The fire service is in the firing line – if you’ll pardon the pun, but very much intended. Between you, me, and the Martians, we’d think their job is to rescue us from danger, especially of the burning kind. Whether we are black, white, man, woman, fat, slim, tall, or short, they come to our rescue. Without hesitation. So far, so good. But wait. Now I hear that before some of them can do that, particularly the crew of Kent Fire and Rescue Service, they want to know what’s your preferred pronoun.
Imagine this. Your house is on fire. The fire brigade shows up. A representative from the brigade says, ‘Hello, I am here to rescue you from this fire. How would you like me to address you: he, him, she, her, they or them? Or is there another pronoun you would prefer?’ I would be screaming: ‘To hell with that, my house is on fire!’ This protocol of wokeness in the name of being inclusive and embracing diversity is not only stupid but highly dangerous. It is also a case of pandering to a tiny minority. A tiny minority of 0.26 per cent of the population.
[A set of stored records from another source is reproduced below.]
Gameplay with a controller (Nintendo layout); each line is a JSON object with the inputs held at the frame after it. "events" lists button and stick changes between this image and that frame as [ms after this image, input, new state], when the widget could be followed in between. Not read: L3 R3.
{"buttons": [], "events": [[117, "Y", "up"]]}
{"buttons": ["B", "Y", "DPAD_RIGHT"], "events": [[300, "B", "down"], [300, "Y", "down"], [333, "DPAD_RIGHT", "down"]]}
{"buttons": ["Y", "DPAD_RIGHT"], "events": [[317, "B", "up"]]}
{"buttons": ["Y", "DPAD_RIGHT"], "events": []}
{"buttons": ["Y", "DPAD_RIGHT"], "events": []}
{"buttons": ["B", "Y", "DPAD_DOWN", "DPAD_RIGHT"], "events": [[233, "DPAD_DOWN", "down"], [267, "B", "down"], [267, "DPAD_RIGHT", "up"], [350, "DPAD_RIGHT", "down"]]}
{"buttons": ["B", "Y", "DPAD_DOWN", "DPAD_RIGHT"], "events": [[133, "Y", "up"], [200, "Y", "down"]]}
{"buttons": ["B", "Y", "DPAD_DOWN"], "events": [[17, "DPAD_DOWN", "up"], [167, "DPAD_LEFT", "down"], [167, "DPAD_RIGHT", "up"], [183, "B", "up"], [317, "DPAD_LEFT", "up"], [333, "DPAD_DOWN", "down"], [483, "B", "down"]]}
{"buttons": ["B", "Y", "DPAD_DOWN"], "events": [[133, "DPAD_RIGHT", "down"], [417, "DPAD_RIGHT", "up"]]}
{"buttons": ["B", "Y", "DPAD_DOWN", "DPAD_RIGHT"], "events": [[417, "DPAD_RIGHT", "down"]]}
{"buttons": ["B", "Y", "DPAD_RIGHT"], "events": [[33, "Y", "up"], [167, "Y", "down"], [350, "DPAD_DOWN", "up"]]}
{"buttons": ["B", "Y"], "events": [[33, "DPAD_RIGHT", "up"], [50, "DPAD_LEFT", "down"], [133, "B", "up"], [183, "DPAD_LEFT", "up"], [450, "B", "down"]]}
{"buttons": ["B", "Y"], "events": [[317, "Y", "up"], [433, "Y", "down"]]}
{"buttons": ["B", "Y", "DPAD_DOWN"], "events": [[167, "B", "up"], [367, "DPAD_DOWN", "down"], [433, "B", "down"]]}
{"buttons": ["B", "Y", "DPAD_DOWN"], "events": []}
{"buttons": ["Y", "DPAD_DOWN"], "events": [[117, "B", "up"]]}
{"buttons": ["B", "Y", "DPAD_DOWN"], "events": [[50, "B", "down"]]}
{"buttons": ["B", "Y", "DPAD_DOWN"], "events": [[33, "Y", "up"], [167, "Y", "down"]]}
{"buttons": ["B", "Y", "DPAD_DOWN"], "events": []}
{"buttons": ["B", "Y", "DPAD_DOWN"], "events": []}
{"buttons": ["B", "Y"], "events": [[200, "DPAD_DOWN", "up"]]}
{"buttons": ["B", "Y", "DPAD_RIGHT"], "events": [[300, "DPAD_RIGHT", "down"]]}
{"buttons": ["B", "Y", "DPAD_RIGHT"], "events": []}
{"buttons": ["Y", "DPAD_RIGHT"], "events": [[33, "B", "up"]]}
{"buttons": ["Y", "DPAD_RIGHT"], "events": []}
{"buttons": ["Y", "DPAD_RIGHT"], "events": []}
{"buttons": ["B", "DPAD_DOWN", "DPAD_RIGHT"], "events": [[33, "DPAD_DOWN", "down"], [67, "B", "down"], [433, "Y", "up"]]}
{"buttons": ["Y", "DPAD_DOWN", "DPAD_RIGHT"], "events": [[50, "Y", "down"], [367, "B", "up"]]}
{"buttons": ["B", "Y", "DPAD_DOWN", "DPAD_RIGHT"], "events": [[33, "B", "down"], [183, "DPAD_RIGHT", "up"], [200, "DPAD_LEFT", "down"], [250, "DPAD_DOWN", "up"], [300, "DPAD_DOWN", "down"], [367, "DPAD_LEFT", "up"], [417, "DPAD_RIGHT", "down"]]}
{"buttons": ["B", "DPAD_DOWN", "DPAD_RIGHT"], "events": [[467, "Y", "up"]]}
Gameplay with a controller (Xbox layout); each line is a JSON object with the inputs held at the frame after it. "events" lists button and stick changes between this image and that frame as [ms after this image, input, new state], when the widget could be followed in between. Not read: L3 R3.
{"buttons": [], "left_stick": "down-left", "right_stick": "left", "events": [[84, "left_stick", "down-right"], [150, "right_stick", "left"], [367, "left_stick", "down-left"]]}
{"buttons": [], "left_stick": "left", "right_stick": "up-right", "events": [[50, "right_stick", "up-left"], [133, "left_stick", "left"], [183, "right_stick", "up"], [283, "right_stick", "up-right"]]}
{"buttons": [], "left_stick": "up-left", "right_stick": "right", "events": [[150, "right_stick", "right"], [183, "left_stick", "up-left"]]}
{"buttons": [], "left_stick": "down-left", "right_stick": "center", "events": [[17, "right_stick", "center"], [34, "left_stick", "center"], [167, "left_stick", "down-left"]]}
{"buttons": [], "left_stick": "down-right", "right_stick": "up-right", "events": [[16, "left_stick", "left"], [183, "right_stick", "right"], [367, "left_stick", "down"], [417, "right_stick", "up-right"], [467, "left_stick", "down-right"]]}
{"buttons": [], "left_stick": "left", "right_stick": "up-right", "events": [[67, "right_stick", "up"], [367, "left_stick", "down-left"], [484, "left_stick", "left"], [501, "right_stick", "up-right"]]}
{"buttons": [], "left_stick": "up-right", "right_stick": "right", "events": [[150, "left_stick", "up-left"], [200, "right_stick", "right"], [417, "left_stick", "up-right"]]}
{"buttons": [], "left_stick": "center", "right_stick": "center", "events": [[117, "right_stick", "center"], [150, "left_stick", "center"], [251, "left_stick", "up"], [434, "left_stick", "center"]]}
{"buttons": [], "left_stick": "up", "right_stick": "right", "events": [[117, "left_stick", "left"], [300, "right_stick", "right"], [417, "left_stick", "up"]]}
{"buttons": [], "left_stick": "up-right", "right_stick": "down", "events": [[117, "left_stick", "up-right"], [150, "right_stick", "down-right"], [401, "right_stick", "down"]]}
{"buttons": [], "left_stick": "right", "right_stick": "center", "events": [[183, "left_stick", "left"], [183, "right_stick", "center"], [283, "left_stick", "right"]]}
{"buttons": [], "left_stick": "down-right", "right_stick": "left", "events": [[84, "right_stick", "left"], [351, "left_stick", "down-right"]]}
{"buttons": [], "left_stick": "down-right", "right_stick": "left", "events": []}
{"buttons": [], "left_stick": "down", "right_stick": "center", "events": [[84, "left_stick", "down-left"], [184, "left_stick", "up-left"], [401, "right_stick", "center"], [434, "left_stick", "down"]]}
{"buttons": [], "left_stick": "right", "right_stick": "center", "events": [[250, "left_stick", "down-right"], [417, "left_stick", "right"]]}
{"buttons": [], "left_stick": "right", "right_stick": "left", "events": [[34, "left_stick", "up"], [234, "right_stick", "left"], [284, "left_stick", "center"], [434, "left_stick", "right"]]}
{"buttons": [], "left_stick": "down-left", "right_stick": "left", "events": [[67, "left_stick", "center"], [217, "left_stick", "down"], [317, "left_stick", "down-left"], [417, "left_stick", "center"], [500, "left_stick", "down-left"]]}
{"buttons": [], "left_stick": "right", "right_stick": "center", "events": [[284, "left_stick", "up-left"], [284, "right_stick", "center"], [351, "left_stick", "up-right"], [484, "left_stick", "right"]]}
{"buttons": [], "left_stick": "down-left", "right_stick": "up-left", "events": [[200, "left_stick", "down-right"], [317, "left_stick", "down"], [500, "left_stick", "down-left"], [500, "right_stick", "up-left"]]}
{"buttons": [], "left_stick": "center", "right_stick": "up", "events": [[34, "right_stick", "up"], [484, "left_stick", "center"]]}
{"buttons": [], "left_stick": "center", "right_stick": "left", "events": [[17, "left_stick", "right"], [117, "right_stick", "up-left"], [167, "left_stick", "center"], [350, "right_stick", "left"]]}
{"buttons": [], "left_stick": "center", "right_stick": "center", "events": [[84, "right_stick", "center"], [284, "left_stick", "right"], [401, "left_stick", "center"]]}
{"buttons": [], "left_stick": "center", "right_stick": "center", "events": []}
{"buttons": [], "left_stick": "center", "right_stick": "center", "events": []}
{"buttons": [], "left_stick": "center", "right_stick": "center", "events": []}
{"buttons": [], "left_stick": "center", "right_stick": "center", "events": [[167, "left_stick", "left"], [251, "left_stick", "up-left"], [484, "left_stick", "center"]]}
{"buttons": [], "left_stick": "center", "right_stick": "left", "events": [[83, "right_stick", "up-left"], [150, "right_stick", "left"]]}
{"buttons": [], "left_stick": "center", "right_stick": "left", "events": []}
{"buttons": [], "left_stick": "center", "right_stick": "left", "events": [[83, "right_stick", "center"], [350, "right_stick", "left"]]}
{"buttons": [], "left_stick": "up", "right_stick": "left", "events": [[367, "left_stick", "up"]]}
To swap the singular ‘he’ or ‘she’ for ‘they’ or ‘them’ would confuse 99.74 per cent of us, thereby suggesting there is more than one person in a burning property. If ‘they’ or ‘them’ can mean any number, how will the fire service know how many people are in the building that need rescuing? In addition, imagine a family of five trapped inside their burning home: the firefighters will first have to ask how each person needs to be addressed. Imagine again, you yourself being on fire. You call the fire service. You risk being told by the dispatcher, ‘You’re on fire? You will have to fill out a pronoun form with the fire crew before they can put you out.’
Today Kent Fire and Rescue Service, tomorrow the rest of us. Woke policies are just causing confusion and misunderstanding and if the 99.74 per cent of the population takes exception to being told what terms we can use and stands up to the 0.26 per cent, we might see some common sense in all this craziness.